Nobody knows that better than the winners of the 1997 REACH Awards for financial reengineering, cosponsored by CFO magazine and MasterCard Corporate Products.
- Case Corp. was a three-time finalist in last year’s competition; this year it’s a two-time winner, for internal audit operations and accounting processing.
- Pepsi-Cola North America won for purchasing in 1995; this year it’s back in the winner’s circle, for vendor processing.
- TNT Express Worldwide, a finalist in 1995 for billing and in 1996 for treasury, placed first in 1997 for tax operations.(This category and customer processing were underwritten by Andersen Consulting.)
- Electronic Data Systems Corp., winner of three previous awards, added three more to its collection–customer processing, employee processing, and the REACH Award for overall excellence.
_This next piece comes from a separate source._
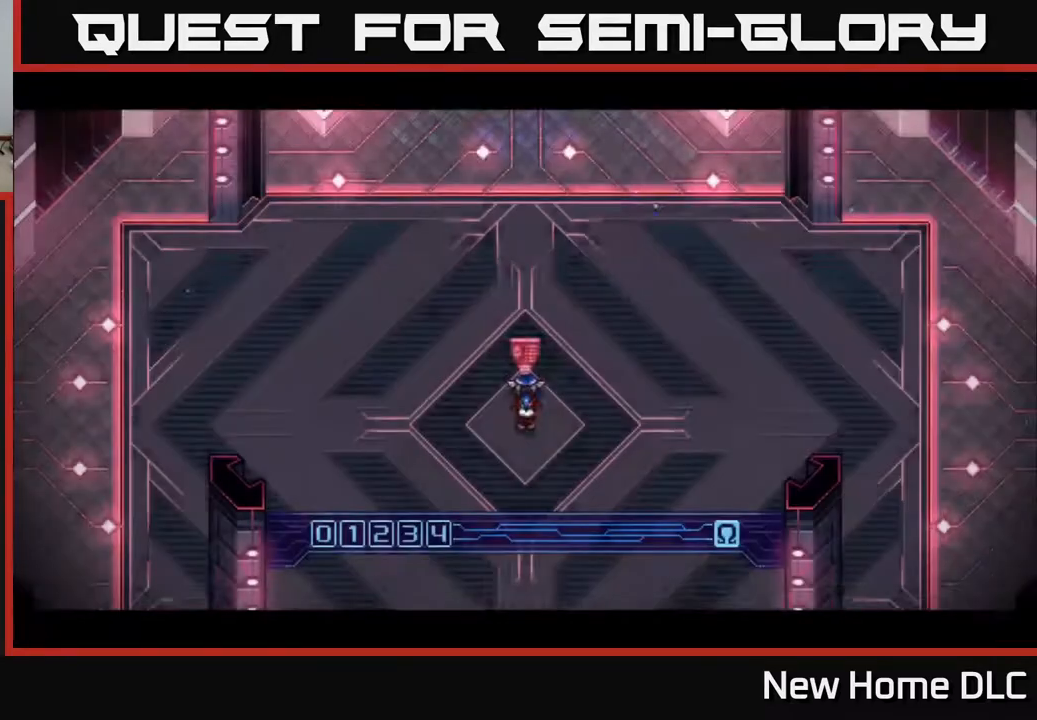
{"buttons": [], "left_stick": "center", "right_stick": "center", "events": [[67, "A", "up"]]}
- Only Dell Computer Corp., winner for treasury operations, is a newcomer to the competition.
But companies don’t reengineer to win awards. They do it to change for the better. They reengineer to make themselves better businesses, better customers and suppliers, better workplaces. They reengineer because, in a growing economy with less than 5 percent unemployment, they need to help their workers become as efficient and value-adding as possible.
The 1997 REACH Award winners are champions of change. Common to their accomplishments is a successful transition from functional silos to cross-functional processes, a transition reflected in the award categories. Thus, for example, vendor processing has replaced purchasing and accounts payable, and customer processing has replaced billing and accounts receivable.
Don’t look for these companies–or any of the many other worthy entrants in the REACH competition–to quit while they’re ahead. They know well the value of perseverance. And they also know that success, as Dell CFO Tom Meredith likes to say, is never final.